From that humble Pilot 1000 with 128k of RAM, I added the Pilot 5000 upgrade board myself (that was a great upgrade), then moved to a PalmPilot Personal for myself and my then girlfriend (now wife) Gail, because of a great closeout deal I found. I was always amazed that these little devices had about the same amount of power as the original Macintosh and even ran on similar Motorola processors. I loved that I could do so much with my Pilot, that it could easily go a month on a set of AAA cells and that it was incredibly portable.

I can remember buying a Palm Modem and how exciting it was to grab my email on the PalmPilot, using SmartCode's Handstamp email client at work. I had a spare phone line at the design firm where I worked, so it was easy to plug in at lunch and grab my emails, or send a little love note to Gail using the PalmPilot and modem. I also loved the feeling of sitting in bed on a Saturday morning with my PalmPilot and modem, surfing the web in text mode with good ol' Palmscape. Ok, so this sounds really geeky and low-tech now that I have a WiFi network, but at that time (1998) it was way cool! :-)

I also remember one hardware hack quite fondly: converting a Newton keyboard to work with my PalmPilot.

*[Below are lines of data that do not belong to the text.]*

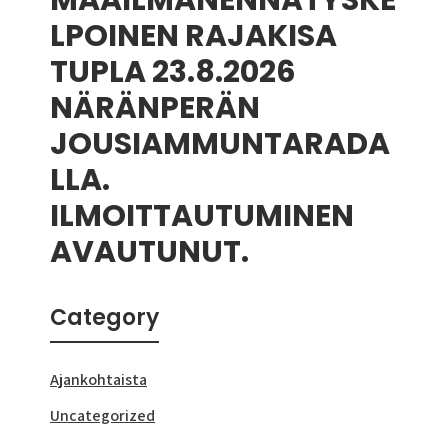
MAAILMANENNÄTYSKE
LPOINEN RAJAKISA
TUPLA 23.8.2026
NÄRÄNPERÄN
JOUSIAMMUNTARADA
LLA.
ILMOITTAUTUMINEN
AVAUTUNUT.
Category
Ajankohtaista
Uncategorized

Someone on the net had figured out the pinouts of the Newt keyboard's cable and had posted a schematic on their site and links to a home-brewed keyboard driver. I bought a Newton keyboard and a spare Palm Sync cable and with my electrically-inclined father's help we built our own PalmPilot keyboard. I loved that thing! I wrote many emails and a few travelgoues using that rig. In fact, it may still be in use today.

The late 90's were an exciting time to be a Palm user. It seemed that weekly, if not daily, new applictions would appear at PilotGearHQ (later to become PalmGear) that provided some new groundbreaking step forward. MemoWare offered hundreds of e-texts for Palm users, and the Pilot-PDA mailing list was born by the Palm community. That amazing list (which still runs today, with many original members) enabled users around the world to comminicate with each other, share new apps and solve Palm-related problems.

As for software, I still remember some of the more amazing software titles, like Hackmaster, a watershed app because it unleashed many amazing hacks to the basic Palm OS. Rich Bram's Doc enabled Palm users to read full e-books on any PalmPilot in compressed form. C.E. Stewart Dewar's Datebk blew away the stock Datebook app with more features that anyone could ever use in a lifetime of use. Handyshopper made grocery shopping a breeze. Smartdoc opened a new door to editing Doc texts right on my Palm (a great compliment to the Newt keyboard). Brainforest let me organize my projects in trees, with tasks and sub-tasks.

There were so many applications, many of which have now faded and are forgotten, but at the time were another magical part to the Palm community. It seemed that each time a new app arrived on the scene, the Pilot-PDA list would explode with comments and suggestions from people trying it out. It was very enjoyable to see the list infused with excitement like that, whether it was a new groundbreaking app, a new bit of hardware or even someone realizing how a combination of the two improved their lives. What great times!

So, what memories of the "olden days" do you have? Do you recall any applications that were groundbreaking to you that might have since faded or might be going strong? I'd love to read your comments and remember those days again from your perspective.